● STATED PROBLEM: Write out the following lines exactly as they appear, beginning at the line that contains "Interrogative time on clock. Report, form as 10,48." and ending after the line that contains "Time shown: 6 h 58 min 53 s".

[Entries from a data source]
┌──

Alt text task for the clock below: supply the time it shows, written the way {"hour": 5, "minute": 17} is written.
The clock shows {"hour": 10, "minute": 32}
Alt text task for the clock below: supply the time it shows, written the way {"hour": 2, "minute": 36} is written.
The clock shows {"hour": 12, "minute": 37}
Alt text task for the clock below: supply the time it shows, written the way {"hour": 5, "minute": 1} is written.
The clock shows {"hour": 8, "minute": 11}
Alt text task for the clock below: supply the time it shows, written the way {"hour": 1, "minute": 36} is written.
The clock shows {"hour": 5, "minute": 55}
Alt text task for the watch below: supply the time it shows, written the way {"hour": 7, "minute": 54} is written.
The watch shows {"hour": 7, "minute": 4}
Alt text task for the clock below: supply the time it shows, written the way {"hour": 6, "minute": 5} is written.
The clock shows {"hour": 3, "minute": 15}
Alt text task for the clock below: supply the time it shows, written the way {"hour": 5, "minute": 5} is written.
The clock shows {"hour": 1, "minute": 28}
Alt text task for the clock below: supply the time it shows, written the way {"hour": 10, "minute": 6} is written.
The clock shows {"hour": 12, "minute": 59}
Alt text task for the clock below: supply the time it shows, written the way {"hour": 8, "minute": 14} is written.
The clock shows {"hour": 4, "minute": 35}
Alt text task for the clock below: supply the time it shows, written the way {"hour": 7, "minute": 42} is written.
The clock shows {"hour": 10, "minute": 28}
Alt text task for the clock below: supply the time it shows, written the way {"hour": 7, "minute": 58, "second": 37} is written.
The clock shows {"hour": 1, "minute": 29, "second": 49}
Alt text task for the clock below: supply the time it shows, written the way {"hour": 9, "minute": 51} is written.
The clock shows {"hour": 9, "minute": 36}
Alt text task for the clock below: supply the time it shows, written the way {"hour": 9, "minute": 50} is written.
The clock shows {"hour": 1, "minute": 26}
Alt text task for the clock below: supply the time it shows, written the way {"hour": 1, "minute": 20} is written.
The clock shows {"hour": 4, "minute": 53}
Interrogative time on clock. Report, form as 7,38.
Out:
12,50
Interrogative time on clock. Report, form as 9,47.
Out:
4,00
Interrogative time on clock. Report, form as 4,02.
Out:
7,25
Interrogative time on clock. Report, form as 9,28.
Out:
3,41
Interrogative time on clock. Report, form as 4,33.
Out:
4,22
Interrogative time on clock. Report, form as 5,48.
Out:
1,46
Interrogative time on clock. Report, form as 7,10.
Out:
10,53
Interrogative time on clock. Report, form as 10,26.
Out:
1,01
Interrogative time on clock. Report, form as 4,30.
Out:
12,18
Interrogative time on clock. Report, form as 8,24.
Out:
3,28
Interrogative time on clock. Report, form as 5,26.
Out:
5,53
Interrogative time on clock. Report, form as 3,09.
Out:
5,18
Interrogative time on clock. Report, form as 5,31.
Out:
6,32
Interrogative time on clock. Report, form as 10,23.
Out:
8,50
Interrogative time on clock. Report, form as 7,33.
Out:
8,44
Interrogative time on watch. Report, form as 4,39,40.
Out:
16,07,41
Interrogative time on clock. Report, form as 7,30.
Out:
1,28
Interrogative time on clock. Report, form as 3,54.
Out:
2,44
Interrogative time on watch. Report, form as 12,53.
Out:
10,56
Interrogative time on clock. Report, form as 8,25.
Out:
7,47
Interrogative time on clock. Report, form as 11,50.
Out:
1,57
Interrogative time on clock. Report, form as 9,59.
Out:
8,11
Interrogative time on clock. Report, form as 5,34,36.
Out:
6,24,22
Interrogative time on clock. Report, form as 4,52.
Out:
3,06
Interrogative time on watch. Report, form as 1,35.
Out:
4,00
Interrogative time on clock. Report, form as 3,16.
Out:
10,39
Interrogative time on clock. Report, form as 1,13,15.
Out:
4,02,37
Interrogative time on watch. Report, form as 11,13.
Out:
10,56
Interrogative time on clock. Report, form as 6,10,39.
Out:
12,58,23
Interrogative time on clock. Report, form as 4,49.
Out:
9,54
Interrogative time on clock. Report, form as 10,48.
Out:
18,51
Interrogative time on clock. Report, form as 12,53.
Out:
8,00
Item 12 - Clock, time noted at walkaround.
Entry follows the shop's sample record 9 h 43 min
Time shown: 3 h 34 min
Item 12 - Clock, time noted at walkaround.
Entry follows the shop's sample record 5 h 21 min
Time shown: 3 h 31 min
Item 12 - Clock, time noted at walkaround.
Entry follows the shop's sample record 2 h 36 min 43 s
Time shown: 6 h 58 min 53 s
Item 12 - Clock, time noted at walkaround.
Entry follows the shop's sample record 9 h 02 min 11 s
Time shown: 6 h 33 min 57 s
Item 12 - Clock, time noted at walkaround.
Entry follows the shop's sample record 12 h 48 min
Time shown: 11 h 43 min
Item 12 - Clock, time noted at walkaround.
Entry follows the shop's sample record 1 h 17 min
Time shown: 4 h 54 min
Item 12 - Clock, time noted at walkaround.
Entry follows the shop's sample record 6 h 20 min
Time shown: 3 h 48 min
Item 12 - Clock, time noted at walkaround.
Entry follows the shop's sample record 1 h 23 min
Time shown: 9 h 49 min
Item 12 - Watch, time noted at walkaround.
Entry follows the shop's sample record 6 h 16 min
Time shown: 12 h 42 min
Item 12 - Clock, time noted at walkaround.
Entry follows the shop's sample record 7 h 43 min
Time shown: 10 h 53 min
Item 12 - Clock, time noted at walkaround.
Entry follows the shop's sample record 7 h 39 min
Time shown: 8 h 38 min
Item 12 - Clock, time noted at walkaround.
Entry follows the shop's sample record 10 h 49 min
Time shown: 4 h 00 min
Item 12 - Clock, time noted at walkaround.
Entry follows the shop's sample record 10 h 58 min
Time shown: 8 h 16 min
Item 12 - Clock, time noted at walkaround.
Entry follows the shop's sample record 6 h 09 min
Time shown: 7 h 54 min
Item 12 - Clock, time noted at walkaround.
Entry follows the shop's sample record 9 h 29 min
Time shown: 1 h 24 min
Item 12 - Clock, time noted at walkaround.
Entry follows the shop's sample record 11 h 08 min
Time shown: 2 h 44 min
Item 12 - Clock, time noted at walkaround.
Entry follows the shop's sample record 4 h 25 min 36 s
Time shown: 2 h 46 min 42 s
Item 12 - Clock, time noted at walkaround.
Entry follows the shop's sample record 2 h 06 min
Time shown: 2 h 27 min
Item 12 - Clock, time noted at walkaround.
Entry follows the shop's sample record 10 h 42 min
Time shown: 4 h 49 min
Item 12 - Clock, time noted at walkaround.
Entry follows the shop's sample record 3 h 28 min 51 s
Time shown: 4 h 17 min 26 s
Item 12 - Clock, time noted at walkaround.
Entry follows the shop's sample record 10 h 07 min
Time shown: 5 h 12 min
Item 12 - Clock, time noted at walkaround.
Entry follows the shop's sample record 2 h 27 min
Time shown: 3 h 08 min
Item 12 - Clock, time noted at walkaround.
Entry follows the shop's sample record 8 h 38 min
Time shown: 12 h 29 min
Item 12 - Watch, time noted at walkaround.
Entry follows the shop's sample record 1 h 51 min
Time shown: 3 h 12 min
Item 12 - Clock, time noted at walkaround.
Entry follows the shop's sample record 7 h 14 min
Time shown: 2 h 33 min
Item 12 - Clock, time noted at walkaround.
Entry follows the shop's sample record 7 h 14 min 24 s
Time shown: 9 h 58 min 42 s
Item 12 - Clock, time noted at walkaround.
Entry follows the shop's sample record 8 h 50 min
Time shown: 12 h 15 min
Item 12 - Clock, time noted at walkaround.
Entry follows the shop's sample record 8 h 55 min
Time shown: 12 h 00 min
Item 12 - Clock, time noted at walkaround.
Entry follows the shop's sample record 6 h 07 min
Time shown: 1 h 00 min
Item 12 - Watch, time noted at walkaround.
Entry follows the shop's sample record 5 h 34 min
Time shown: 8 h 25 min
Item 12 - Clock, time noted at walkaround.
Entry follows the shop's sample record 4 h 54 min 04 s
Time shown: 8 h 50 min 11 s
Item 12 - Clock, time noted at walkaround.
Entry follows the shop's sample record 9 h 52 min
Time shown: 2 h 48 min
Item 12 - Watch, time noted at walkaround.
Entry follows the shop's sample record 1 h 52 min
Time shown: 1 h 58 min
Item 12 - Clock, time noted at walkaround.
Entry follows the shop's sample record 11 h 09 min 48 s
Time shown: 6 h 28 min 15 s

└──

● SOLUTION FOR THIS EXERCISE:
Interrogative time on clock. Report, form as 10,48.
Out:
18,51
Interrogative time on clock. Report, form as 12,53.
Out:
8,00
Item 12 - Clock, time noted at walkaround.
Entry follows the shop's sample record 9 h 43 min
Time shown: 3 h 34 min
Item 12 - Clock, time noted at walkaround.
Entry follows the shop's sample record 5 h 21 min
Time shown: 3 h 31 min
Item 12 - Clock, time noted at walkaround.
Entry follows the shop's sample record 2 h 36 min 43 s
Time shown: 6 h 58 min 53 s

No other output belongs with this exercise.